Wieder diese Frau. Ja, und genau so nennt er dich, möchte ich am liebsten sagen.
Aber natürlich tue ich es nicht. Ich trinke nur meinen Tee und beobachte sie mit wachsendem Interesse. Wer weiß, was unter dieser gesprayten Frisur so vor sich geht? Hat sie die ganze Zeit an ihren Streit mit Luke gedacht? Hat sie endlich begriffen, dass sie zu weit gegangen ist? Hat sie endlich gemerkt, was sie versäumt?
Niemand ist mir undurchsichtiger als Elinor. Zu gern würde ich einmal in ihren Kopf reinklettern, einmal nur, um zu sehen, wie sie tickt.
»Ich bin ihr nur einmal begegnet.« Mit fragender Miene hebt sie den Kopf. »Sie machte auf mich keinen sonderlich kultivierten Eindruck. Und auch keinen eleganten.«
»Hast du das etwa zu Luke gesagt?«, schreie ich sie unwillkürlich wütend an. »Dass Annabel nicht kultiviert und auch nicht elegant war? Kein Wunder, dass er nichts mehr von dir wissen will. Sie war gerade erst gestorben, Elinor! Er war am Boden zerstört.«
»Nein«, sagt Elinor, und jetzt zuckt definitiv etwas unter ihrem Auge. Vermutlich ist es der einzige Quadratzentimeter, der nicht gebotoxt ist. »Das habe ich nicht gesagt. Ich versuche nur zu verstehen, weshalb er überreagiert hat.«
»Luke würde niemals überreagieren!«, erwidere ich böse.
Okay, das stimmt nicht so ganz. Ich muss zugeben, dass Luke hin und wieder gewisse Überreaktionen zeigt. Aber ehrlich. Am liebsten würde ich Elinor ihre silberne Teekanne an den Kopf knallen.
»Er hat sie geliebt«, sagt sie jetzt ... aber ich bin nicht sicher, ob es ein Statement oder eine Frage sein soll. »Ja! Er hat sie geliebt!« Ich funkle Elinor an. »Natürlich hat er das!«
»Warum?«
Argwöhnisch starre ich sie an und frage mich, ob sie damit irgendeine Spitze loslassen will, doch dann merke ich, dass es ihr ernst ist.
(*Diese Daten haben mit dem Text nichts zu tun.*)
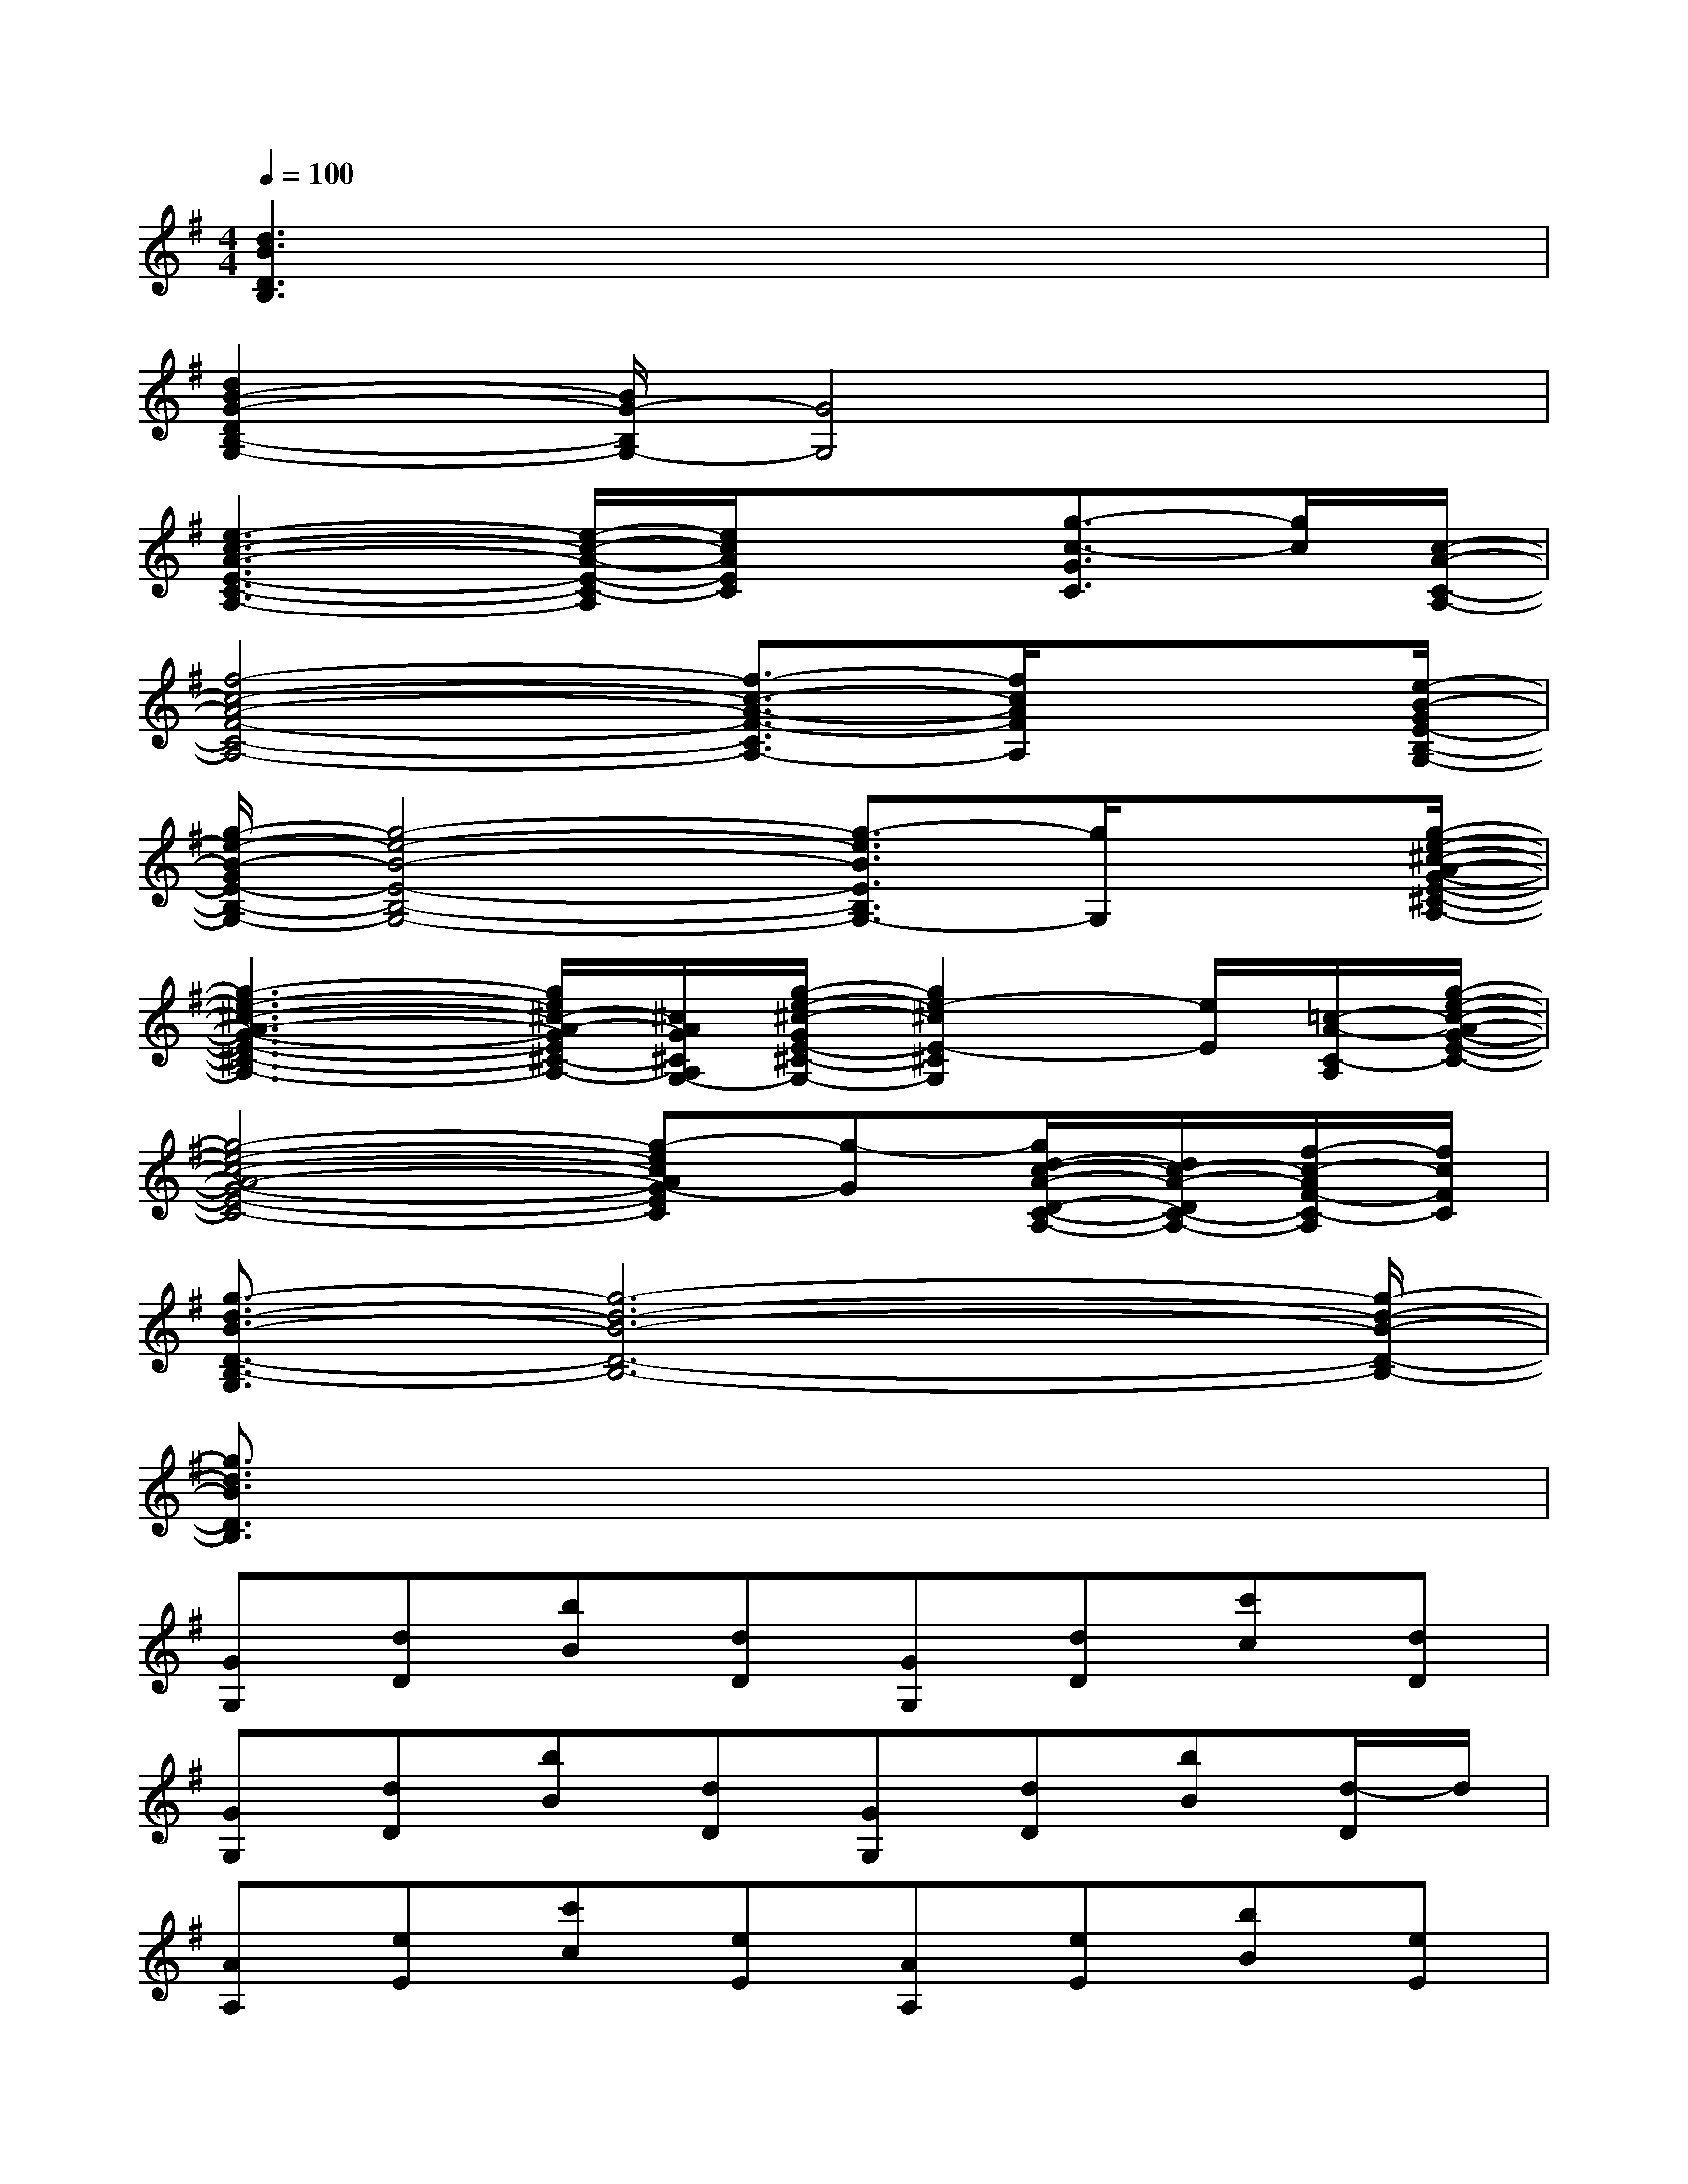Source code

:X:1
T:
M:4/4
L:1/8
Q:1/4=100
K:G%1sharps
V:1
[d3B3D3B,3]x4x|
[d2B2-G2-D2B,2-G,2-][B/2G/2-B,/2G,/2-][G4G,4]x3/2|
[e3-c3-A3-E3-C3-A,3-][e/2-c/2-A/2-E/2-C/2-A,/2][e/2c/2A/2E/2C/2]x3/2[g3/2-c3/2-G3/2C3/2][g/2c/2][c/2-A/2-C/2-A,/2-]|
[f4-c4-A4-F4-C4-A,4-][f3/2-c3/2-A3/2-F3/2-C3/2A,3/2-][f/2c/2A/2F/2A,/2]x3/2[e/2-B/2-G/2E/2-B,/2-G,/2-]|
[g/2-e/2-B/2-G/2E/2-B,/2-G,/2-][g4-e4-B4-E4-B,4-G,4-][g3/2-e3/2B3/2E3/2B,3/2G,3/2-][g/2G,/2]x[g/2-e/2-^c/2-A/2-G/2-E/2-^C/2-A,/2-]|
[g3-e3-^c3-A3-G3-E3-^C3-A,3-][g/2e/2^c/2-A/2-G/2E/2^C/2-A,/2-][^c/2A/2G/2^C/2A,/2G,/2-][g/2-e/2-^c/2-G/2E/2-^C/2-G,/2-][g2e2-^c2E2-^C2G,2][e/2E/2][=c/2-A/2-C/2-A,/2][g/2-e/2-c/2-A/2-G/2-E/2-C/2-]|
[g4-e4-c4-A4-G4-E4-C4-][g-ecAG-EC][g-G][g/2d/2-c/2-A/2-D/2-C/2-A,/2-][d/2c/2-A/2-D/2C/2-A,/2-][f/2-c/2-A/2F/2-C/2-A,/2][f/2c/2F/2C/2]|
[g3/2-d3/2-B3/2-D3/2-B,3/2-G,3/2][g6-d6-B6-D6-B,6-][g/2-d/2-B/2-D/2-B,/2-]|
[g3/2d3/2B3/2D3/2B,3/2]x6x/2|
[GG,][dD][bB][dD][GG,][dD][c'c][dD]|
[GG,][dD][bB][dD][GG,][dD][bB][d/2-D/2]d/2|
[AA,][eE][c'c][eE][AA,][eE][bB][eE]|
[AA,][eE][aA][eE][AA,][eE][c'c][eE]|
[cC][gG][c'c][gG][cC][gG][bB][aA]|
[dD][fF][c'c][aA][dD][fF][aA][fF]|
[GG,][dD][bB][dD][GG,][dD][bB][dD]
Sie fragt mich tatsächlich, warum.
»Was meinst du damit -warum?«, fahre ich sie genervt an. »Wie kannst du das fragen, warum? Sie war seine Mutter!«
Drückende Stille macht sich breit. Meine Worte hängen in der Luft. Ich merke, wie mich ein merkwürdiges Gefühl überkommt.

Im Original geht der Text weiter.